Once you find the line with "ring tip: (213, 313)" in the data that follows, repeat it and every line after it exactly, through the line with "middle tip: (212, 331)".
Start of Data
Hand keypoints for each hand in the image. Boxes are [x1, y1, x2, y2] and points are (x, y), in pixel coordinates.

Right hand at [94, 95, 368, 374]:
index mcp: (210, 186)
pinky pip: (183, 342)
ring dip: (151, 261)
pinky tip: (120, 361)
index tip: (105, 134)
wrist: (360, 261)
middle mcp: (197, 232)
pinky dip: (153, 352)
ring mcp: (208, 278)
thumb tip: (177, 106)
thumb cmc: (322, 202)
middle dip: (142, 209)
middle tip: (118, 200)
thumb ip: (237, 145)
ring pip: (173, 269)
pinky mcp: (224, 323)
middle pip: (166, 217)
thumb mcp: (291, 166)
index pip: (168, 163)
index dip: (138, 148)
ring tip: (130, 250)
End of Data
Start of Data
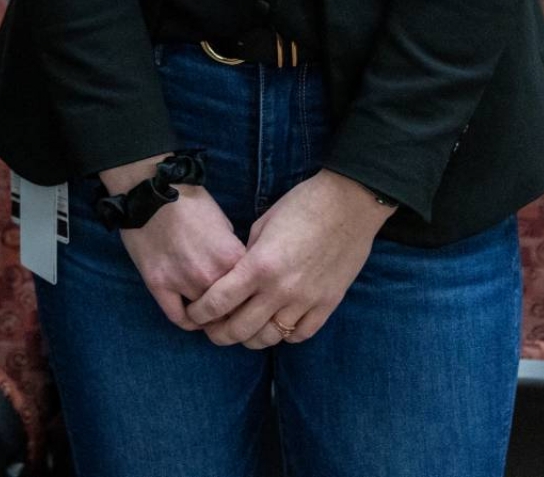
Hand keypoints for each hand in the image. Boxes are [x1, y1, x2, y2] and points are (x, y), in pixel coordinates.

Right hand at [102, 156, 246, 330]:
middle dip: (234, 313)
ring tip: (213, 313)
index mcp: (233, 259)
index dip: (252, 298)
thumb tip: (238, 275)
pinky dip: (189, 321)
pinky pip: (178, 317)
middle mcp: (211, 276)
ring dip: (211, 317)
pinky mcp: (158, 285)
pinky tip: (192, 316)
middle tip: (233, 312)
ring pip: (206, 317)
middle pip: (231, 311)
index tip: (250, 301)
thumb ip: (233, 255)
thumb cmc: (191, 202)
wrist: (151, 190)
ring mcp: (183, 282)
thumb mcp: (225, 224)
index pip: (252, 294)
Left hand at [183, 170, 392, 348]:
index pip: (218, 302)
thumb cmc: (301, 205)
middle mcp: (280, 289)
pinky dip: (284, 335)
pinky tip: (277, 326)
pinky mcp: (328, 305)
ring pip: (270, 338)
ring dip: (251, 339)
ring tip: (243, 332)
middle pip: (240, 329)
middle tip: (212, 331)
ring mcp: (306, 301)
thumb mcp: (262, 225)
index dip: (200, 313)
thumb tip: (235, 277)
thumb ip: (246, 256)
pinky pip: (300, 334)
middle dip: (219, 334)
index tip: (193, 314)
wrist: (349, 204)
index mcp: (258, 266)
End of Data
Start of Data
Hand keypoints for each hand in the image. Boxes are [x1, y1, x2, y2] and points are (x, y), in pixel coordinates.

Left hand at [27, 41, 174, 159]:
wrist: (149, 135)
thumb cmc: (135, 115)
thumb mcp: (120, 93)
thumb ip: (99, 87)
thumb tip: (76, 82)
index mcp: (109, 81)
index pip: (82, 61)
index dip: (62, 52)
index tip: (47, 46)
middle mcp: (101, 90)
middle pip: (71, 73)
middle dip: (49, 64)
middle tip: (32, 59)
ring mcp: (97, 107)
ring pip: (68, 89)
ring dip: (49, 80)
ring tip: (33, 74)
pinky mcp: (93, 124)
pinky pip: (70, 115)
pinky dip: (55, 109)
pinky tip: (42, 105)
End of Data
> **Result for this exercise**:
ring tip: (213, 313)
index mcp: (233, 259)
index dip: (252, 298)
thumb tip: (238, 275)
pinky dip: (189, 321)
pinky pip: (178, 317)
middle mcp: (211, 276)
ring dip: (211, 317)
pinky mcp: (158, 285)
pinky tip: (192, 316)
middle tip: (233, 312)
ring pip: (206, 317)
middle pip: (231, 311)
index tip: (250, 301)
thumb ip: (233, 255)
thumb cmc: (191, 202)
wrist: (151, 190)
ring mcp: (183, 282)
thumb mcp: (225, 224)
index pip: (252, 294)
Left hand at [183, 170, 392, 348]:
index pip: (218, 302)
thumb cmc: (301, 205)
middle mcp: (280, 289)
pinky dip: (284, 335)
pinky tip: (277, 326)
pinky mcp: (328, 305)
ring pip: (270, 338)
ring dip: (251, 339)
ring tip: (243, 332)
middle pip: (240, 329)
middle tip: (212, 331)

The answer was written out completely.